## WHAT YOU HAVE TO DO
From the entries below, copy out all lines holding "διεύθυνση".

=== Begin Enclosure ===

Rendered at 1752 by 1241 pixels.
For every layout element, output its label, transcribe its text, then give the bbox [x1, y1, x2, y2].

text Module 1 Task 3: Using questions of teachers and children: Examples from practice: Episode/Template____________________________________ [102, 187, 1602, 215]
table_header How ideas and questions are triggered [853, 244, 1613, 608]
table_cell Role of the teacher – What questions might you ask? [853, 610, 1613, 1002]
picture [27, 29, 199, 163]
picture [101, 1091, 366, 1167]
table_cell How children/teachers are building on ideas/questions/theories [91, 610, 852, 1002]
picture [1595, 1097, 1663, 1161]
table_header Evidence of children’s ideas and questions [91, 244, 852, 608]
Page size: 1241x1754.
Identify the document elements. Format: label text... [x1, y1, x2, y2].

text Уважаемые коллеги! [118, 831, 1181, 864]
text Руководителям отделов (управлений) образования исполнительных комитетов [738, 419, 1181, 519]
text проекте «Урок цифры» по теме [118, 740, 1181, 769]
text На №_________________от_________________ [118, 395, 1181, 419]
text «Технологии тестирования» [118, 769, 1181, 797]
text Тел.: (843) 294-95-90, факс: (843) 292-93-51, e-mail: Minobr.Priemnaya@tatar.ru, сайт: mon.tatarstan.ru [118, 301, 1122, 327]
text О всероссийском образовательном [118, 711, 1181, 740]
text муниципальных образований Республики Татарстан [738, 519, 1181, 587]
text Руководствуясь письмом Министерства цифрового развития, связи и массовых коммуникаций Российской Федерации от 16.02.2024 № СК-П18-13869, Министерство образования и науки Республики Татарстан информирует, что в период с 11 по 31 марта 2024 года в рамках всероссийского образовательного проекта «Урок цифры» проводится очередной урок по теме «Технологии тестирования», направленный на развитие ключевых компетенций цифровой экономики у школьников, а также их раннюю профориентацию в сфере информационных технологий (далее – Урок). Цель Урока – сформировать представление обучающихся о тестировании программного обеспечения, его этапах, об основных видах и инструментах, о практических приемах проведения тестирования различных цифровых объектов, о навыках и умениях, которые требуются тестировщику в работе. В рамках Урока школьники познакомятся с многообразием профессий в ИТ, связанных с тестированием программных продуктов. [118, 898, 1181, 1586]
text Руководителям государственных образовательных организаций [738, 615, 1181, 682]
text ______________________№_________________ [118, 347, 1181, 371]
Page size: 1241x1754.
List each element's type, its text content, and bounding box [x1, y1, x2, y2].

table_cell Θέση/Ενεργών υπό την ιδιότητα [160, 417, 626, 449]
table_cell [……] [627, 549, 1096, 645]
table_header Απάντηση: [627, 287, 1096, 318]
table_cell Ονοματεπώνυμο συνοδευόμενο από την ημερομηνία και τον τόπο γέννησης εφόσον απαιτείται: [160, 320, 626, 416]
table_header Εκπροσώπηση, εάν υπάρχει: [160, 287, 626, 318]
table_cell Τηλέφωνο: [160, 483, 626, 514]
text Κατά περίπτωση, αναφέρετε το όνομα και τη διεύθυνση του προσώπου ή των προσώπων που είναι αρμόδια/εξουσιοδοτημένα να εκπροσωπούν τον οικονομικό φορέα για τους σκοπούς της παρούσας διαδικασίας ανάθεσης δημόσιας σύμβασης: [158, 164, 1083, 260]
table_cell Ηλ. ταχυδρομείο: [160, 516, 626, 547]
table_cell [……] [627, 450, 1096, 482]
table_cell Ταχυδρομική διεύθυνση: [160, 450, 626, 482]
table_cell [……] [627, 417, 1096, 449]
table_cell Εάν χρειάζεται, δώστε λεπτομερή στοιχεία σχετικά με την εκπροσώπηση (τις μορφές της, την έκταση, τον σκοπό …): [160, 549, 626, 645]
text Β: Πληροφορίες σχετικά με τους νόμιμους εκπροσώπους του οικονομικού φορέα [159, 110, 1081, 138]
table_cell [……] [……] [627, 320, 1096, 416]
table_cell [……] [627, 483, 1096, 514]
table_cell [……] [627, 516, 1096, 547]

=== End Enclosure ===

## WRITTEN ANSWER
text Κατά περίπτωση, αναφέρετε το όνομα και τη διεύθυνση του προσώπου ή των προσώπων που είναι αρμόδια/εξουσιοδοτημένα να εκπροσωπούν τον οικονομικό φορέα για τους σκοπούς της παρούσας διαδικασίας ανάθεσης δημόσιας σύμβασης: [158, 164, 1083, 260]
table_cell Ταχυδρομική διεύθυνση: [160, 450, 626, 482]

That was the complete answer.